===== Stored records =====

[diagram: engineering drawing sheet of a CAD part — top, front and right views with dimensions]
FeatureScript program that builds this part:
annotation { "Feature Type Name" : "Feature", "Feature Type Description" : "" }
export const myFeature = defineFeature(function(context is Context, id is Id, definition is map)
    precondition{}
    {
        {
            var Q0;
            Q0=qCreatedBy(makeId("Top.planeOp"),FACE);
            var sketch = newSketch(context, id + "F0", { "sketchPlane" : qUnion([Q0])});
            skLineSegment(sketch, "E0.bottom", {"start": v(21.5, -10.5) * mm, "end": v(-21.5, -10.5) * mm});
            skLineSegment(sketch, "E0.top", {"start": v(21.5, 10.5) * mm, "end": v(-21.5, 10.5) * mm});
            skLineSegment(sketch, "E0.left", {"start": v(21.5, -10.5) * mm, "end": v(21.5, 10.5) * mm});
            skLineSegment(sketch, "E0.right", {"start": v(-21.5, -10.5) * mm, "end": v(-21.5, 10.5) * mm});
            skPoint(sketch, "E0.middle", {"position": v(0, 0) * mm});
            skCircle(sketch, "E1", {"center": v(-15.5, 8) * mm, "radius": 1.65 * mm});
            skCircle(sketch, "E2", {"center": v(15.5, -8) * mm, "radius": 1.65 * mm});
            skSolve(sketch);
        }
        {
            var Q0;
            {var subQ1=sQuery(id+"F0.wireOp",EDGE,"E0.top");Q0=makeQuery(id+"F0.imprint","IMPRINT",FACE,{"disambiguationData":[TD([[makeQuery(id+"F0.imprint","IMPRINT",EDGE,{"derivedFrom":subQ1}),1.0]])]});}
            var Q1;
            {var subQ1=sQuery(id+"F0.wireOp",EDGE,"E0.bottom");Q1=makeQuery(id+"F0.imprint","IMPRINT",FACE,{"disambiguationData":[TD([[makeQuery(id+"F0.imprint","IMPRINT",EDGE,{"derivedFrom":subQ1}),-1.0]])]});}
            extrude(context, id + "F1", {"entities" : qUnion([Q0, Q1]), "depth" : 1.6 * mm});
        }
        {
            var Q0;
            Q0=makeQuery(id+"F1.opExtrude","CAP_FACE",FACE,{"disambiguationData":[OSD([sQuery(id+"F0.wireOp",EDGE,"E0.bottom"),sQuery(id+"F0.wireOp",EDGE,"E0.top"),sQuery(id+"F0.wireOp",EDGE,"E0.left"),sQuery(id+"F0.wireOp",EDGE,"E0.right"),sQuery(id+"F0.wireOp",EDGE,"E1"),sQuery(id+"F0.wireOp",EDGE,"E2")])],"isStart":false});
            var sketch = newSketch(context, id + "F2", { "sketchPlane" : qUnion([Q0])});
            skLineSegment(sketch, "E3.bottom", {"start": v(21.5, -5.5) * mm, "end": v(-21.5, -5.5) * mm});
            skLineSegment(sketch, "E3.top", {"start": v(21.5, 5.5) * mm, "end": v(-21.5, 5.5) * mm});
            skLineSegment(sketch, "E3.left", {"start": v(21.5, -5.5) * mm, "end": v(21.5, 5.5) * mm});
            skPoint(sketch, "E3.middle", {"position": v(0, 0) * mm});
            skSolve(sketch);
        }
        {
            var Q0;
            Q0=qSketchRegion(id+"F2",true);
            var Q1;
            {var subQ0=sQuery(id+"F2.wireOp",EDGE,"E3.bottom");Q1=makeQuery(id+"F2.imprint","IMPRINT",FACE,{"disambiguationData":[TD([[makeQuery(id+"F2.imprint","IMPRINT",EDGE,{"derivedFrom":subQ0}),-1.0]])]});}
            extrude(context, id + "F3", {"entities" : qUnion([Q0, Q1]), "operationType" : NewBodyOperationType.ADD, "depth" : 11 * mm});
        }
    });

=====

Please copy every record above line for line, changing nothing.

◆ Reply to the task:
[diagram: engineering drawing sheet of a CAD part — top, front and right views with dimensions]
FeatureScript program that builds this part:
annotation { "Feature Type Name" : "Feature", "Feature Type Description" : "" }
export const myFeature = defineFeature(function(context is Context, id is Id, definition is map)
    precondition{}
    {
        {
            var Q0;
            Q0=qCreatedBy(makeId("Top.planeOp"),FACE);
            var sketch = newSketch(context, id + "F0", { "sketchPlane" : qUnion([Q0])});
            skLineSegment(sketch, "E0.bottom", {"start": v(21.5, -10.5) * mm, "end": v(-21.5, -10.5) * mm});
            skLineSegment(sketch, "E0.top", {"start": v(21.5, 10.5) * mm, "end": v(-21.5, 10.5) * mm});
            skLineSegment(sketch, "E0.left", {"start": v(21.5, -10.5) * mm, "end": v(21.5, 10.5) * mm});
            skLineSegment(sketch, "E0.right", {"start": v(-21.5, -10.5) * mm, "end": v(-21.5, 10.5) * mm});
            skPoint(sketch, "E0.middle", {"position": v(0, 0) * mm});
            skCircle(sketch, "E1", {"center": v(-15.5, 8) * mm, "radius": 1.65 * mm});
            skCircle(sketch, "E2", {"center": v(15.5, -8) * mm, "radius": 1.65 * mm});
            skSolve(sketch);
        }
        {
            var Q0;
            {var subQ1=sQuery(id+"F0.wireOp",EDGE,"E0.top");Q0=makeQuery(id+"F0.imprint","IMPRINT",FACE,{"disambiguationData":[TD([[makeQuery(id+"F0.imprint","IMPRINT",EDGE,{"derivedFrom":subQ1}),1.0]])]});}
            var Q1;
            {var subQ1=sQuery(id+"F0.wireOp",EDGE,"E0.bottom");Q1=makeQuery(id+"F0.imprint","IMPRINT",FACE,{"disambiguationData":[TD([[makeQuery(id+"F0.imprint","IMPRINT",EDGE,{"derivedFrom":subQ1}),-1.0]])]});}
            extrude(context, id + "F1", {"entities" : qUnion([Q0, Q1]), "depth" : 1.6 * mm});
        }
        {
            var Q0;
            Q0=makeQuery(id+"F1.opExtrude","CAP_FACE",FACE,{"disambiguationData":[OSD([sQuery(id+"F0.wireOp",EDGE,"E0.bottom"),sQuery(id+"F0.wireOp",EDGE,"E0.top"),sQuery(id+"F0.wireOp",EDGE,"E0.left"),sQuery(id+"F0.wireOp",EDGE,"E0.right"),sQuery(id+"F0.wireOp",EDGE,"E1"),sQuery(id+"F0.wireOp",EDGE,"E2")])],"isStart":false});
            var sketch = newSketch(context, id + "F2", { "sketchPlane" : qUnion([Q0])});
            skLineSegment(sketch, "E3.bottom", {"start": v(21.5, -5.5) * mm, "end": v(-21.5, -5.5) * mm});
            skLineSegment(sketch, "E3.top", {"start": v(21.5, 5.5) * mm, "end": v(-21.5, 5.5) * mm});
            skLineSegment(sketch, "E3.left", {"start": v(21.5, -5.5) * mm, "end": v(21.5, 5.5) * mm});
            skPoint(sketch, "E3.middle", {"position": v(0, 0) * mm});
            skSolve(sketch);
        }
        {
            var Q0;
            Q0=qSketchRegion(id+"F2",true);
            var Q1;
            {var subQ0=sQuery(id+"F2.wireOp",EDGE,"E3.bottom");Q1=makeQuery(id+"F2.imprint","IMPRINT",FACE,{"disambiguationData":[TD([[makeQuery(id+"F2.imprint","IMPRINT",EDGE,{"derivedFrom":subQ0}),-1.0]])]});}
            extrude(context, id + "F3", {"entities" : qUnion([Q0, Q1]), "operationType" : NewBodyOperationType.ADD, "depth" : 11 * mm});
        }
    });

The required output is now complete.